Los vecinos de La Higuera también aseguran que desconocían quién era el Che hasta algún tiempo después de su muerte. Cuentan que el poblado apareció en los mapas luego del 8 de octubre de 1967. Allí casi todo está intacto. Unas 30 casas sirven de morada a un centenar de aldeanos, en medio de un ambiente místico, surcado por la devoción con que las personas fraguan sus rezos al «San Ernesto» que murió en una de las piezas de la escuelita local, convertida hoy en museo.
«Que Dios los bendiga y el almita del Che los acompañe», dicen los paisanos al caminante. «Perdone, buscamos la casa de Julia Cortés, la maestra que le dio al Che su último alimento, una sopa de maní», le dicen a la señora que sale a su encuentro. «Ya ella murió», responde la mujer sin parpadear; pero luego conoce que son cubanos los que quieren saber cómo fueron los últimos minutos de vida del guerrillero. Los invita a entrar en la pieza donde siempre tiene encendida una vela para él. Y acepta al fin: «Yo soy Julia».
Eddy estudia el rostro de la maestra mientras cuenta cómo aquel prisionero desgarbado, con el pelo largo y rebelde, y a sabiendas de que planeaban asesinarle, tuvo temple para corregirle un error ortográfico en la pizarra: «a la palabra Ángulos le falta la tilde sobre la mayúscula, maestra». Y antes de que se esfumara aquel 9 de octubre de 1967, dos ráfagas sentenciaban al Comandante. Era la una y diez de la tarde.
San Ernesto
«Tu ejemplo alumbra un nuevo amanecer». Así dice la inscripción ribeteada en rojo y blanco sobre la piedra inmensa que eleva un busto del Che a tres metros de altura, en la entrada misma de La Higuera.
«¿Cómo habrá llegado hasta aquí esa estructura colosal, si es la única de este tipo en medio del paisaje?», se pregunta Eddy siempre que llega hasta aquí, y Paula, una de las ancianas más antiguas del lugar, le cuenta: «Los dioses otorgaron poderes para trasladarla, porque pasarían muchos soles y mucha lluvia, y vendría un hombre a hacer el bien, moriría, y sobre esa piedra descansaría su imagen, de frente al sol». Eddy no sabe si creerle o no. Pero la piedra está allí y el busto pétreo también. Enciende la cámara y filma al Che, a la gente aproximándose, a los pobladores y a los niños que salen a su encuentro.
Entre diálogos y cantatas, la vigilia de los peregrinos va terminando junto a la noche del 8 de octubre. Amanece.
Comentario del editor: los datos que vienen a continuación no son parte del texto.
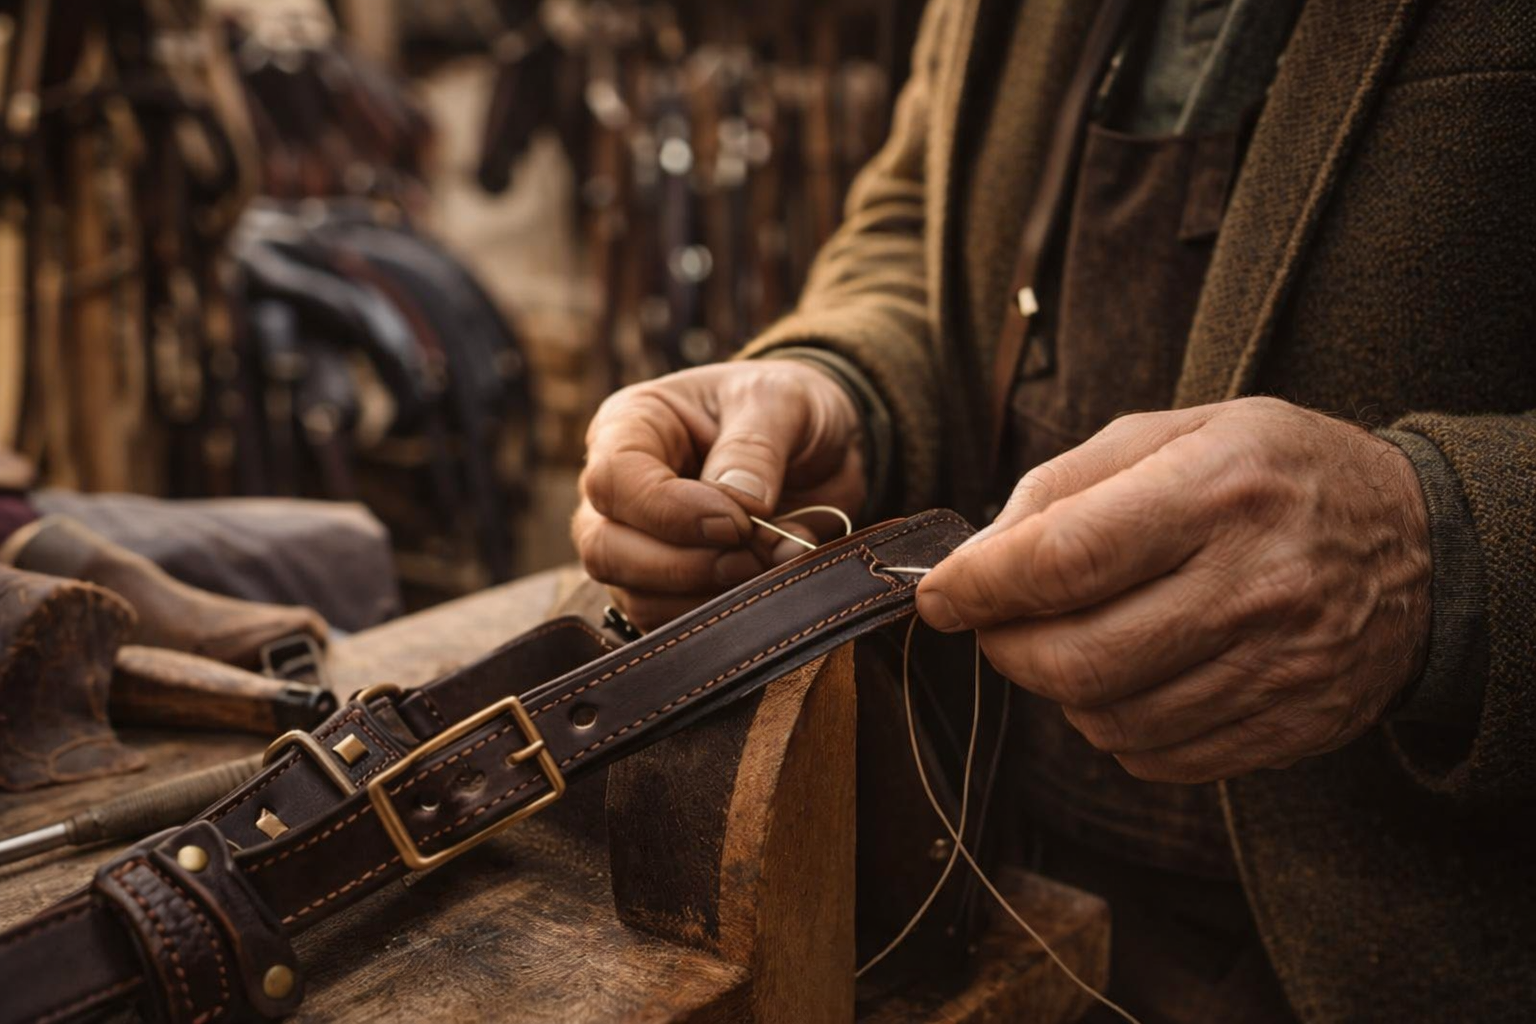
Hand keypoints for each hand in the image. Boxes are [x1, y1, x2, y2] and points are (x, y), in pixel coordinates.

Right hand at [575, 360, 865, 629]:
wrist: (823, 446)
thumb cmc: (787, 409)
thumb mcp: (781, 401)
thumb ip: (756, 446)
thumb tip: (741, 504)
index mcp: (630, 426)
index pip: (614, 480)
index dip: (671, 512)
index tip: (739, 521)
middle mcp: (619, 490)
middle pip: (605, 549)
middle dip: (684, 565)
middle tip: (755, 553)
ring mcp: (635, 544)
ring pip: (635, 595)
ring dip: (708, 596)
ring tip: (772, 562)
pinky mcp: (666, 588)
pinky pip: (670, 624)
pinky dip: (720, 619)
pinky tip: (765, 584)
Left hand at [916, 398, 1431, 782]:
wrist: (1421, 545)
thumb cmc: (1272, 475)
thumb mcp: (1175, 432)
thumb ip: (1061, 486)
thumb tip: (972, 559)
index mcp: (1217, 489)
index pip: (1065, 557)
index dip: (981, 586)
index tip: (938, 595)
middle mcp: (1253, 583)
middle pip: (1077, 658)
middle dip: (1006, 647)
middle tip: (996, 622)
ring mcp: (1278, 666)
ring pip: (1109, 719)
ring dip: (1059, 689)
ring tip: (1073, 639)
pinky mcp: (1291, 726)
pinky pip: (1156, 758)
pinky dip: (1114, 727)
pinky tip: (1129, 678)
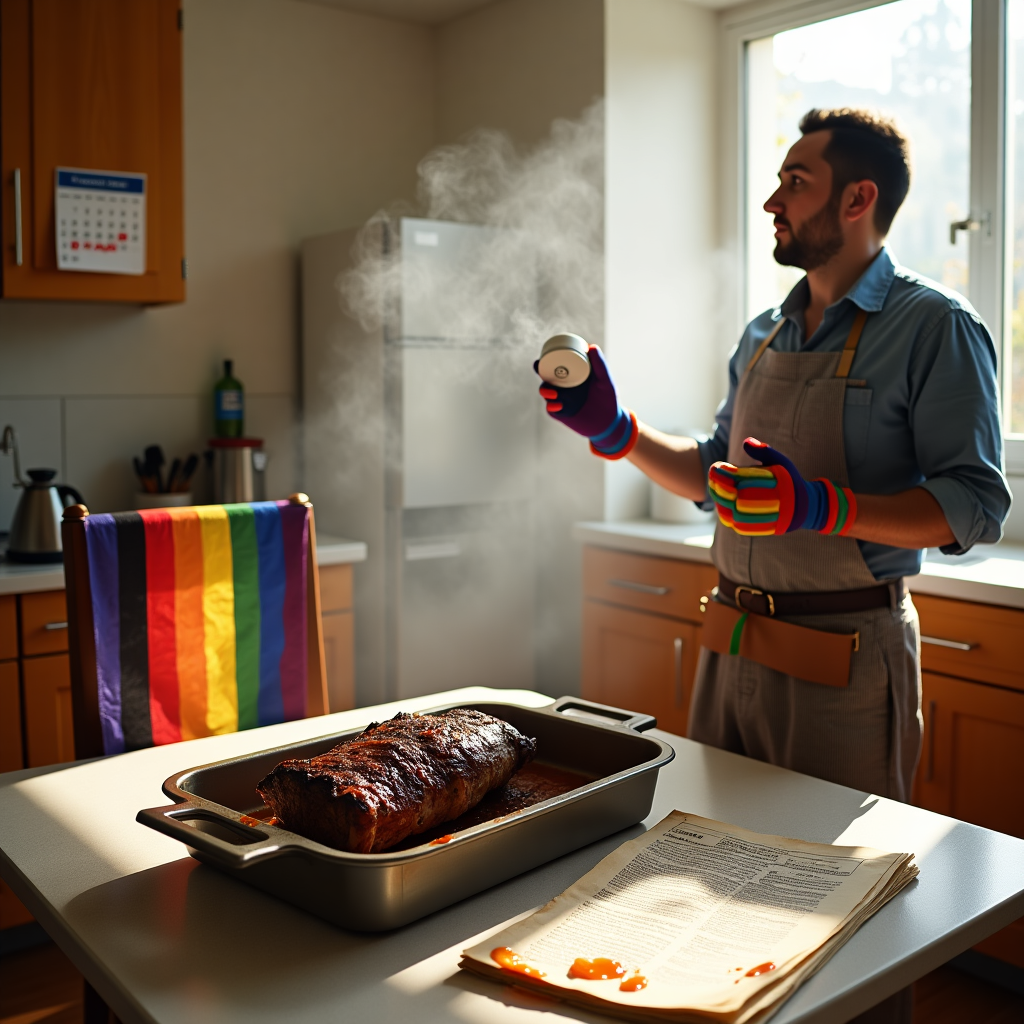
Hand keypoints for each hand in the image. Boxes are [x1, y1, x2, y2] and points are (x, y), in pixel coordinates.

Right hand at [535, 345, 637, 458]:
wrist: (608, 423)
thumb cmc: (608, 399)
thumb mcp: (604, 381)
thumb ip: (600, 365)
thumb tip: (592, 346)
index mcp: (572, 375)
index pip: (556, 365)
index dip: (546, 360)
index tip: (543, 355)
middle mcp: (564, 386)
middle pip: (547, 376)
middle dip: (540, 372)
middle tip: (538, 367)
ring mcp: (561, 399)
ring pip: (547, 392)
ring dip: (545, 390)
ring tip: (553, 392)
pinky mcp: (561, 413)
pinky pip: (552, 409)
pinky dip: (553, 406)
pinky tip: (558, 405)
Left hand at [708, 437, 856, 536]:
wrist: (804, 507)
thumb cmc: (789, 480)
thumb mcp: (780, 462)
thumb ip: (763, 451)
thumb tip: (746, 441)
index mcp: (772, 483)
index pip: (741, 478)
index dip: (725, 473)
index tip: (715, 467)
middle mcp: (767, 502)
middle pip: (733, 496)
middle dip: (719, 486)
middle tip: (712, 478)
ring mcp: (761, 517)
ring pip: (733, 512)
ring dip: (720, 501)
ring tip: (714, 490)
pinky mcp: (758, 529)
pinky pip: (737, 524)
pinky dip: (726, 515)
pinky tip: (720, 505)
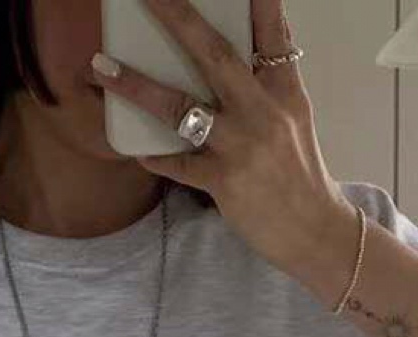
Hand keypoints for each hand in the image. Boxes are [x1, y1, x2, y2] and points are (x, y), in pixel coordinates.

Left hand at [91, 0, 357, 281]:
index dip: (257, 1)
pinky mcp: (224, 181)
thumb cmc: (302, 173)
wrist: (315, 232)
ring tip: (102, 66)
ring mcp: (241, 146)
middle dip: (178, 18)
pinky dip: (155, 156)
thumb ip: (275, 77)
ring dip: (137, 85)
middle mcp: (263, 112)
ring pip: (181, 107)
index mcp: (285, 91)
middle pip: (216, 54)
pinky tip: (136, 150)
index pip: (271, 33)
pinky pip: (177, 163)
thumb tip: (265, 36)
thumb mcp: (297, 117)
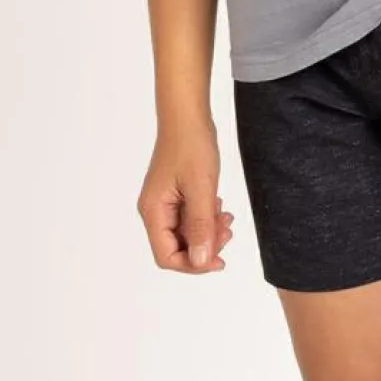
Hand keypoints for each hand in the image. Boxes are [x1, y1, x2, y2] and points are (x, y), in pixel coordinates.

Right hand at [138, 118, 235, 273]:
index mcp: (153, 211)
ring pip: (187, 234)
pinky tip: (219, 206)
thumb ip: (200, 226)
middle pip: (177, 248)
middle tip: (227, 230)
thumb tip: (199, 261)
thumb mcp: (201, 188)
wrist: (188, 116)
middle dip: (204, 245)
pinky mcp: (176, 196)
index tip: (218, 259)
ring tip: (226, 217)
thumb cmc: (191, 146)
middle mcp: (155, 211)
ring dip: (209, 232)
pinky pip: (190, 219)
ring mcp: (165, 204)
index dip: (192, 264)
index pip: (166, 256)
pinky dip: (207, 219)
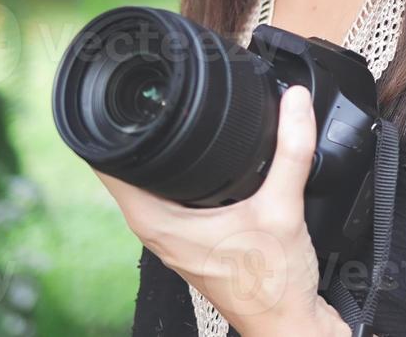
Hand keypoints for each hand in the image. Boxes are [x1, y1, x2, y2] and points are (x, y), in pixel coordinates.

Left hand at [96, 84, 337, 335]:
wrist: (288, 324)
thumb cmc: (272, 286)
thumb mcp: (284, 208)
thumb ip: (291, 150)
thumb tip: (294, 103)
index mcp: (159, 222)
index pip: (111, 164)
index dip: (111, 125)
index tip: (123, 95)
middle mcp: (160, 229)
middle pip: (131, 167)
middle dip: (143, 129)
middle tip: (160, 92)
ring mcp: (177, 236)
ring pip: (155, 182)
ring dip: (166, 151)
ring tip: (182, 114)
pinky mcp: (197, 239)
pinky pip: (179, 195)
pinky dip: (189, 172)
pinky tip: (214, 158)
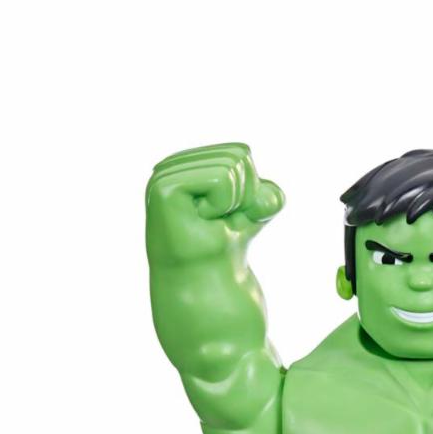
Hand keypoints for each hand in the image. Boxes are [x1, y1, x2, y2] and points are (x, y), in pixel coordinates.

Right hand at [146, 142, 283, 263]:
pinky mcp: (165, 185)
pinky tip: (202, 219)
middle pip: (237, 155)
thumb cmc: (225, 245)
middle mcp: (176, 163)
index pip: (240, 152)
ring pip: (230, 166)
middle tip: (221, 220)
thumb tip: (268, 197)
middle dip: (243, 195)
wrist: (204, 280)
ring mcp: (166, 172)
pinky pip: (220, 179)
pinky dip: (223, 204)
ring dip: (233, 204)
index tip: (230, 213)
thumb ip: (268, 195)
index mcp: (193, 162)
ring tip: (210, 221)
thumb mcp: (255, 213)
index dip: (248, 188)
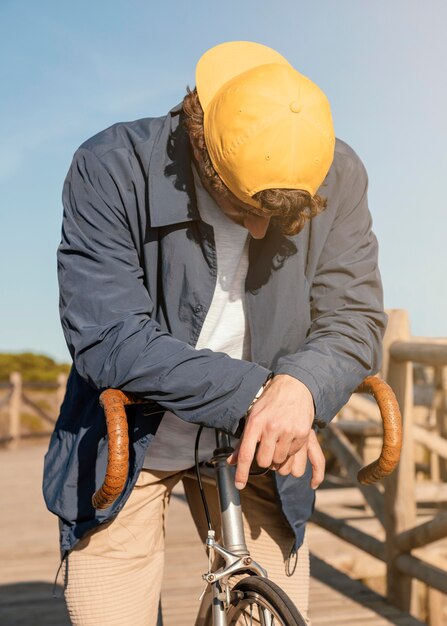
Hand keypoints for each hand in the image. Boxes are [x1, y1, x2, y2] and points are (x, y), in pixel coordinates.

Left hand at [227, 374, 324, 489]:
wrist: (295, 386)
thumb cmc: (270, 402)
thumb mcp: (253, 417)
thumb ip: (243, 441)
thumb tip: (230, 462)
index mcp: (255, 422)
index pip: (245, 453)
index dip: (241, 472)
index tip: (239, 485)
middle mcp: (271, 427)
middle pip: (264, 461)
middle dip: (264, 460)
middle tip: (267, 449)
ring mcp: (288, 431)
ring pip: (280, 462)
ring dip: (278, 458)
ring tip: (278, 444)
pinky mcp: (302, 434)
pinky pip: (295, 457)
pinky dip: (291, 453)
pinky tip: (289, 441)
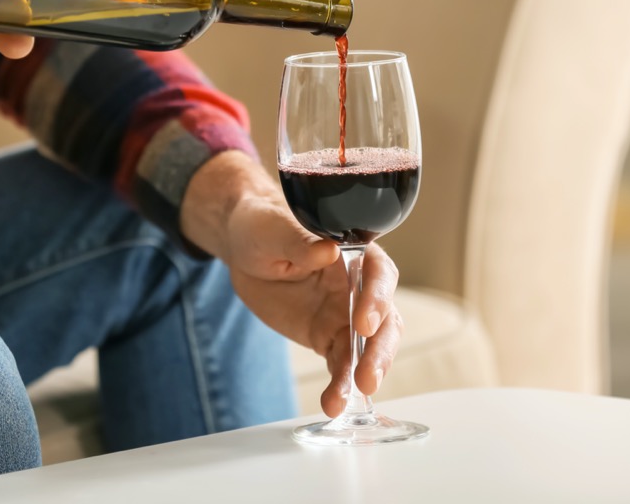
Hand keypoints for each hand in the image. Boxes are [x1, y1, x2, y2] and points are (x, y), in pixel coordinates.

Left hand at [181, 152, 403, 417]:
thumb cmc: (263, 226)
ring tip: (348, 398)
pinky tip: (334, 403)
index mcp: (353, 251)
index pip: (378, 273)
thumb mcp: (272, 229)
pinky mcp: (329, 336)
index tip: (365, 322)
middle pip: (384, 317)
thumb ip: (299, 240)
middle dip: (379, 348)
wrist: (245, 249)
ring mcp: (346, 313)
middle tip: (368, 374)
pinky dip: (341, 385)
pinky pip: (342, 364)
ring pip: (368, 347)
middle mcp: (358, 284)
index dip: (377, 298)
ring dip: (364, 373)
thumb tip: (328, 250)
La gente hace ondear las banderas en una tribuna improvisada y cada cual expresa sus sentimientos como sabe: besan la tierra, ponen velas en el busto, dicen poemas, rezan, cantan o leen discursos. Siempre existe alguien que intenta traducir para que entienda el resto. Pero si hay alguna lengua demasiado desconocida, nadie interrumpe ni pregunta: todos escuchan en silencio.
«Ya se va a nublar el sol», corren la voz quienes, como Eddy, han venido más de una vez a La Higuera. Muchos no creen que suceda, porque no hay nubes y es apenas la una de la tarde. Pero de pronto, una gran neblina se cierne sobre La Higuera y acalla los cantos de los visitantes.
Al unísono, como hipnotizados, todos se van sentando sobre la tierra, en el silencio más puro que hayan percibido desde la llegada, y prenden sus velas. Así, bajo el parpadear de los «fueguitos», permanece La Higuera durante diez largos minutos, hasta que otra vez va apareciendo, poco a poco, el brillo del sol como un regalo misterioso y divino. «Su espíritu está aquí», dicen los más viejos, mientras los visitantes se arrodillan frente a la estatua para cumplir con la misión personal que los ha conducido, desde diversos puntos del planeta, hasta La Higuera del Che.